* Selected text:
--- START ---
What’s Happening To Chronic Pain Patients?
Very difficult times. Federal and state governments have belatedly recognized there’s an epidemic of prescription medications – which includes pain pills like opiates. Influenced by that epidemic, some academic opinion on how to treat pain has also reversed. Many researchers who believed pain patients should be treated for maximum pain relief have back tracked. They feel too many patients are taking too many opiates, and are “hooked.”
The end result – lots of patients who have been on opiates for decades are now being pulled off their drugs.
What Are They Experiencing?
What I call “The Great Withdrawal.” Doctors are cutting medications – often quickly. Simultaneously states like Florida are restricting the number of pills different pharmacies can stock. So patients go from pharmacy to pharmacy trying to get their pills, and can’t find them. It’s a surefire way to create panic and increase distress. Some pharmacies tell them they will obtain their pain pills only if all their prescriptions are filled there – an interesting, blackmail approach to shoring up market share.
What Is Happening to the Patients?
Some are writhing in bed. Others have stopped working. Some don’t leave their rooms for days or weeks, while family members take on more responsibilities. Many just keep on and hope they can find combinations of pills that allow them to function. However, many of the now “more acceptable” opiates make little or no sense – if you want to fight addiction. Shifting people from oxycodone to dilaudid is the kind of change Matt Dillon’s character in “Drugstore Cowboy” would appreciate best.
Why Is This Happening Now?
Politics and money. The prescription pill problem was fed by companies like Purdue Pharma. They created a version of oxycodone that could be more readily absorbed – as well as quickly snorted. When the abuse potential was pointed out, they appeared to look the other way. Over the past decade chronic pain treatment also became increasingly lucrative for drug companies, device companies, and pain specialists.
Meanwhile the gigantic drug war has failed. Tens of billions spent on interdiction has produced bizarre, even grotesque results. U.S. cocaine prices are down. Mexico is now partially a narco-state with tens of thousands of drug murders and cartel operators openly buying religious shrines. American drug gang members help train hitmen and drug operators across Central and South America. Witnessing economies taken over by gangsters, it’s no surprise Uruguay wants to legalize marijuana sales – and rigorously control them through government stores.
--- END ---
* Given records:
--- START ---
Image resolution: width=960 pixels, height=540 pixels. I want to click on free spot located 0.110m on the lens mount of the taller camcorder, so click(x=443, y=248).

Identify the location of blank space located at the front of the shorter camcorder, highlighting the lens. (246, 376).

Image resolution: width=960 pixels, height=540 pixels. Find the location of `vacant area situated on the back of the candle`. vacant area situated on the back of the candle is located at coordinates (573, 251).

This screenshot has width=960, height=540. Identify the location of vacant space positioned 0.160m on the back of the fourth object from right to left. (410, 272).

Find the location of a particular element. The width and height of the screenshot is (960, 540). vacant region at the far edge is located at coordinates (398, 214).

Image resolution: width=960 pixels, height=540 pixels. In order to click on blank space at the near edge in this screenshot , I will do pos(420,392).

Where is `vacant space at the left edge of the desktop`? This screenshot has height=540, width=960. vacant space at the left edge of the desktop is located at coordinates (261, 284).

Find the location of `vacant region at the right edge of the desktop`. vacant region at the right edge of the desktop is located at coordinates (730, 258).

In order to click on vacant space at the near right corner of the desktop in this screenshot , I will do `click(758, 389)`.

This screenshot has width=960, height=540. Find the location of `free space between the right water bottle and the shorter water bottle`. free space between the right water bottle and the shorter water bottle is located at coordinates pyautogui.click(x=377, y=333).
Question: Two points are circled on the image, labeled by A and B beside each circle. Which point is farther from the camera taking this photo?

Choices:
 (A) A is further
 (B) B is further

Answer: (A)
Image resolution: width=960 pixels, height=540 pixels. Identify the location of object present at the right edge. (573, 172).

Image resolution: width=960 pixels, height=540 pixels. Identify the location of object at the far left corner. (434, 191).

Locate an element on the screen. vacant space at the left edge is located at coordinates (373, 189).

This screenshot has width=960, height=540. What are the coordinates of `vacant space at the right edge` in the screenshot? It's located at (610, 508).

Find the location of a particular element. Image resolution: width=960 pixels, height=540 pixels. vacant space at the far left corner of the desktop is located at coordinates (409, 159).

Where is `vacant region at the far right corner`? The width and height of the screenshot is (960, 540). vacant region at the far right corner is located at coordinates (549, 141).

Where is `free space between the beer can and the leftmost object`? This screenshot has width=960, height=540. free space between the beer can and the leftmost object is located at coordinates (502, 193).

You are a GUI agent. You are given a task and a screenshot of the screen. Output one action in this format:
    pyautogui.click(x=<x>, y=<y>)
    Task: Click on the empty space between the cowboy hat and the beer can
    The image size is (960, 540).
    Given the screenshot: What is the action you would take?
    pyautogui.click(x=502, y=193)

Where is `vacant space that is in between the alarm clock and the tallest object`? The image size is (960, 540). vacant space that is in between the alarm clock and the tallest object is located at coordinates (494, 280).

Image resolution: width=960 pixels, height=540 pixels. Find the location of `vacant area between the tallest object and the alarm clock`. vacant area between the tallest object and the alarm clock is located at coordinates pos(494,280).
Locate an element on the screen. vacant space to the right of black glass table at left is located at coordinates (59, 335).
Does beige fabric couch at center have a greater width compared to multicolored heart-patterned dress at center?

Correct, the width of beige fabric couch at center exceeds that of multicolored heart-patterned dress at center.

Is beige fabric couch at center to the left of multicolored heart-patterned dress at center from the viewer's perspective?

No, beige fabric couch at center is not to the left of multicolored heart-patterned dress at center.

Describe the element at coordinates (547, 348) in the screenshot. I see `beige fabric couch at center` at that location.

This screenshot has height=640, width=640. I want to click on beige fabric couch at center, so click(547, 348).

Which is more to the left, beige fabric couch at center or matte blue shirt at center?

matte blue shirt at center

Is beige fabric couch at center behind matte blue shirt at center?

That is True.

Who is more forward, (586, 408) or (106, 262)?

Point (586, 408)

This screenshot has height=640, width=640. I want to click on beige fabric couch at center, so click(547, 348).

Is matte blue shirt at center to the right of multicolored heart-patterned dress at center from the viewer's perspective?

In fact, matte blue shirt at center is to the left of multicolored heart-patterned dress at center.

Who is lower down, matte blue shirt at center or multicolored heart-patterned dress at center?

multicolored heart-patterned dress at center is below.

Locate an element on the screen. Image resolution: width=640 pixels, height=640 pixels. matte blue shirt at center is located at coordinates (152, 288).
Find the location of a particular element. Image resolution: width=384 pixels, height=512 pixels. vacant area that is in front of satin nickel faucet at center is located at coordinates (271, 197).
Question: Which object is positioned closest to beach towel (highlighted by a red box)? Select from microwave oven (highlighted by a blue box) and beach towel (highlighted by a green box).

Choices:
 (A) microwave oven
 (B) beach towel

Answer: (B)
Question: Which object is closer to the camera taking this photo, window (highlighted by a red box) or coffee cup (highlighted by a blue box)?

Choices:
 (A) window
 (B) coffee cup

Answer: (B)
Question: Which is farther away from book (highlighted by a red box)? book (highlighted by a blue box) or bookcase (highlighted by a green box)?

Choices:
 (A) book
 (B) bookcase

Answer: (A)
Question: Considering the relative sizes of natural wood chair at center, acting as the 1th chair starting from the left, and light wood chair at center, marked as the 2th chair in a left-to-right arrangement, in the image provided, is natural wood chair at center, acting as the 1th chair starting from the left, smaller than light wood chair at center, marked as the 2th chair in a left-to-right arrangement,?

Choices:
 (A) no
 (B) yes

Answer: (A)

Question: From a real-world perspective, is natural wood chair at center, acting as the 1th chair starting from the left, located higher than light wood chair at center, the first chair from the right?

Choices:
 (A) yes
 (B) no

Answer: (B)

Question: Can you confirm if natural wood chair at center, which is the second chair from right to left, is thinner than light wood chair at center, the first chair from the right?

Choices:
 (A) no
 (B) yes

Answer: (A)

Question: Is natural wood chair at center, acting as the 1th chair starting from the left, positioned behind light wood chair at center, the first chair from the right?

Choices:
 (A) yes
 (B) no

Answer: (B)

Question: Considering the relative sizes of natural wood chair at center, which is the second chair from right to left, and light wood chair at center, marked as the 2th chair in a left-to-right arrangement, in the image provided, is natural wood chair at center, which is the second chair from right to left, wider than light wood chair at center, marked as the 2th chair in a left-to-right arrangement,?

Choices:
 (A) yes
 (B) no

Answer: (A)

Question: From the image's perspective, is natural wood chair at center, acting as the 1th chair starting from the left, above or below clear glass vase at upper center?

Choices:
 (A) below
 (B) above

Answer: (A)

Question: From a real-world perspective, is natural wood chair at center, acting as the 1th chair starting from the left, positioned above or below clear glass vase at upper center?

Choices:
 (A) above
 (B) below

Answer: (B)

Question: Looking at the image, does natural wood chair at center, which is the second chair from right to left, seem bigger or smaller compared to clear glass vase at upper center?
--- END ---
* Brief A:
Answer these questions from the text on chronic pain patients:
(i) Which state is restricting how many pills different pharmacies can stock?
(ii) Which company created a version of oxycodone that could be more readily absorbed?
(iii) Which country wants to legalize marijuana sales?
* Brief B:
Reproduce the part of the chronic pain text starting at "Politics and money." and ending at "and pain specialists.".

* Written response A:
(i) Florida
(ii) Purdue Pharma
(iii) Uruguay

* Written response B:
Politics and money. The prescription pill problem was fed by companies like Purdue Pharma. They created a version of oxycodone that could be more readily absorbed – as well as quickly snorted. When the abuse potential was pointed out, they appeared to look the other way. Over the past decade chronic pain treatment also became increasingly lucrative for drug companies, device companies, and pain specialists.